Tendances alcooliques


Début août, rien de tel qu'un petite histoire de tourisme et d'argent pour remplir des journaux que les vacances commencent à faire maigrir. Ainsi celle de ce riche Chinois venu se reposer dans la très huppée station de Saint-Moritz, tout à l'est de la Suisse. Et que croyez-vous qu'il commanda en descendant à Sils, au bar du Waldhaus Hotel Am See? Eh non, pas un de ces merveilleux vins valaisans qui font souvent mon bonheur. Ni même, pour faire couleur locale, un blanc ou un rouge du nord de l'Italie si proche. Et encore moins une de ces délicieuses trouvailles autrichiennes qui nous rafraîchissent le palais. Le touriste chinois a opté pour un whisky*. Mais pas n'importe lequel, un Macallan.


Le Macallan, c'est le whisky bling-bling**. Un marketing puissant, calqué sur le grosses maisons de cognac, des carafes bien lourdes (merci Lalique), des apparitions au cinéma, et une présence importante en Asie. "Si à cinquante ans tu n'as pas bu un Macallan, tu as raté ta vie!" Enfin, chez les beaufs friqués en tout cas. 
Mais là, le Chinois du Waldhaus a fait plus fort, il a commandé un verre, enfin un baby, deux centilitres de Macallan 1878, une bouteille qui dormait depuis vingt ans dans la cave, estimée à cinquante mille francs. 
– Voici votre petite note, monsieur. Ça vous fera neuf-mille-neuf-cent-nonante-neuf francs.

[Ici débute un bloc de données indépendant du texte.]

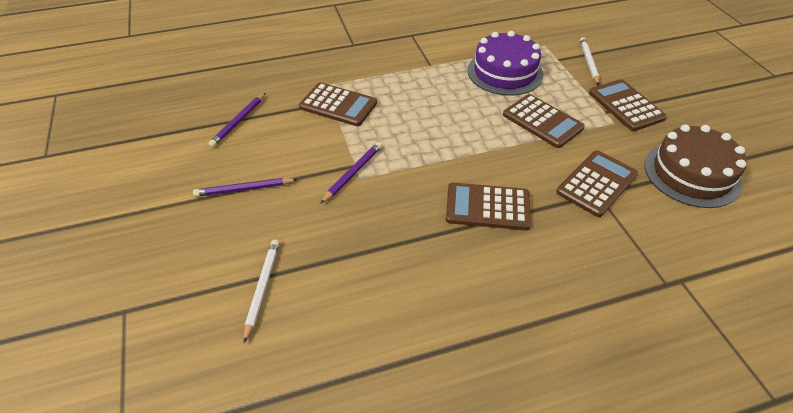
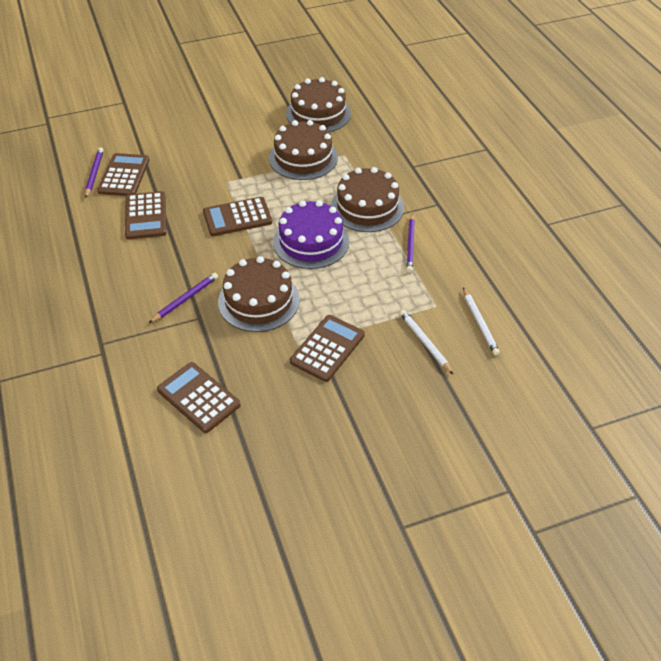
brown cake: 1 -> 4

Le plus drôle*** finalement est cette phrase du patron de l'hôtel, Sandro Bernasconi, rapportée par le journal 20Minuten, "le client n'aurait jamais pensé qu'un whisky aussi âgé soit aussi bon qu'un Macallan plus récent". Et pour cause!
Si l'on en croît un expert intervenu dans les commentaires Facebook de cette chronique, c'est que ce Macallan 1878 serait un faux! Selon Serge Valentin, qui a plusieurs fois lancé l'alerte sur son blog Whisky Fun, il aurait été "fabriqué en Italie dans les années 1980-1990. Le marché des vieilles bouteilles en est inondé, pareil pour le cognac, ajoute-t-il. Les Chinois sont les nouveaux pigeons, ils achètent ça en masse aux enchères ou autres voies. Les distillateurs réagissent mollement, ils ne veulent pas voir leurs marques associées à des histoires de faux". Et de conclure, en référence à l'affaire Kurniawan, "hélas, ils n'ont pas encore leur Laurent Ponsot".

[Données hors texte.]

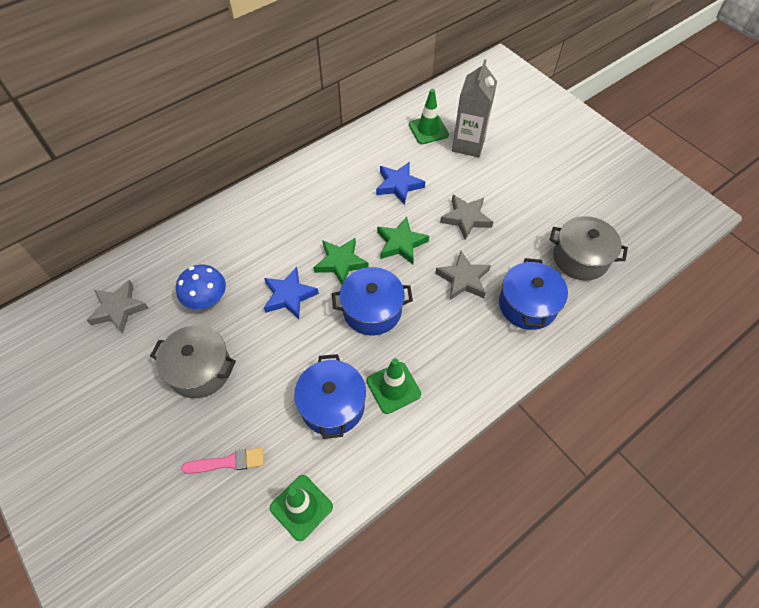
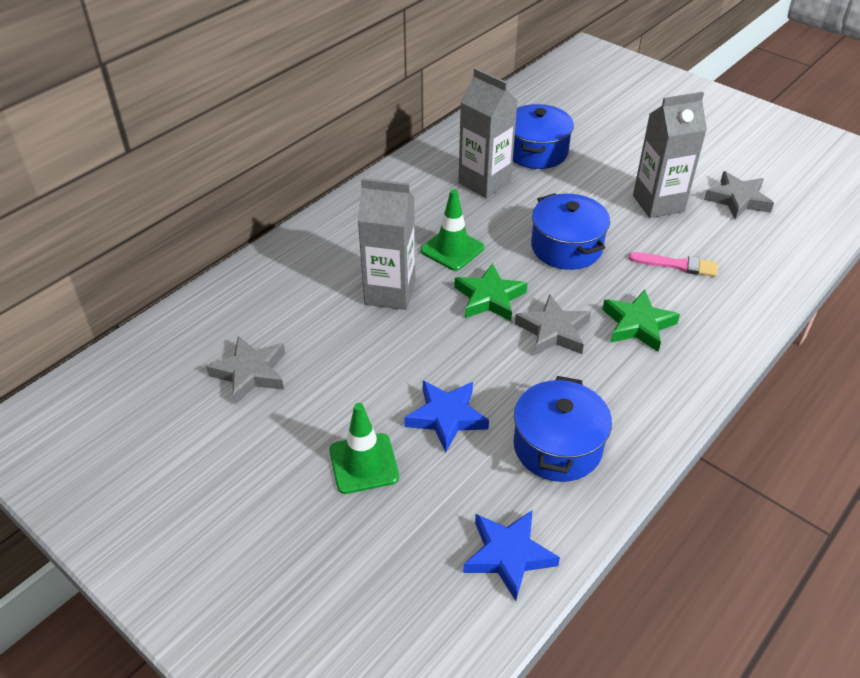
blue mushroom: 1 -> 0
green traffic cone: 3 -> 2
grey carton: 1 -> 3
grey pot: 2 -> 0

Cette hilarante anecdote estivale étant avalée, comment ne pas vous faire part des conclusions de l'International Wine & Spirits Competition qui vient de se tenir au Vinter's Hall de Londres? Selon l'expert Neil Ridley, de grandes tendances se dégagent sur le marché alcoolier. Et la première d'entre elles affirme-t-il dans le Telegraph, c'est la montée en puissance des whiskies jeunes, non millésimés. Le focus, dit-il, est mis davantage sur l'art de l'assemblage que sur le prestige de l'âge. C'est ainsi un Dalmour Valour qui a été distingué par le jury de ce concours, face à des eaux-de-vie plus anciennes.
Parmi les autres tendances, on ne s'étonnera pas de voir un soudain intérêt pour les alcools asiatiques, comme le baiju, la confirmation du mezcal, la place écrasante tenue par le gin dont l'offre commerciale ne cesse de s'étoffer: depuis 2013, l'IWSC a recensé quatre cents nouveaux gins en provenance de trente-cinq pays différents!
Enfin, une dernière tendance qui me va droit au cœur, le retour en grâce de l'armagnac, "un trésor caché" estime Neil Ridley qui souligne l'incroyable rapport qualité/prix de l'eau-de-vie gasconne.




* En fait, avec ses deux-mille-cinq-cent références, le bar du Waldhaus est inscrit au Guiness Book.
** Je vous avais parlé ici, dans mon guide de Barcelone, d'une salle Macallan secrète dans un speakeasy d'El Born.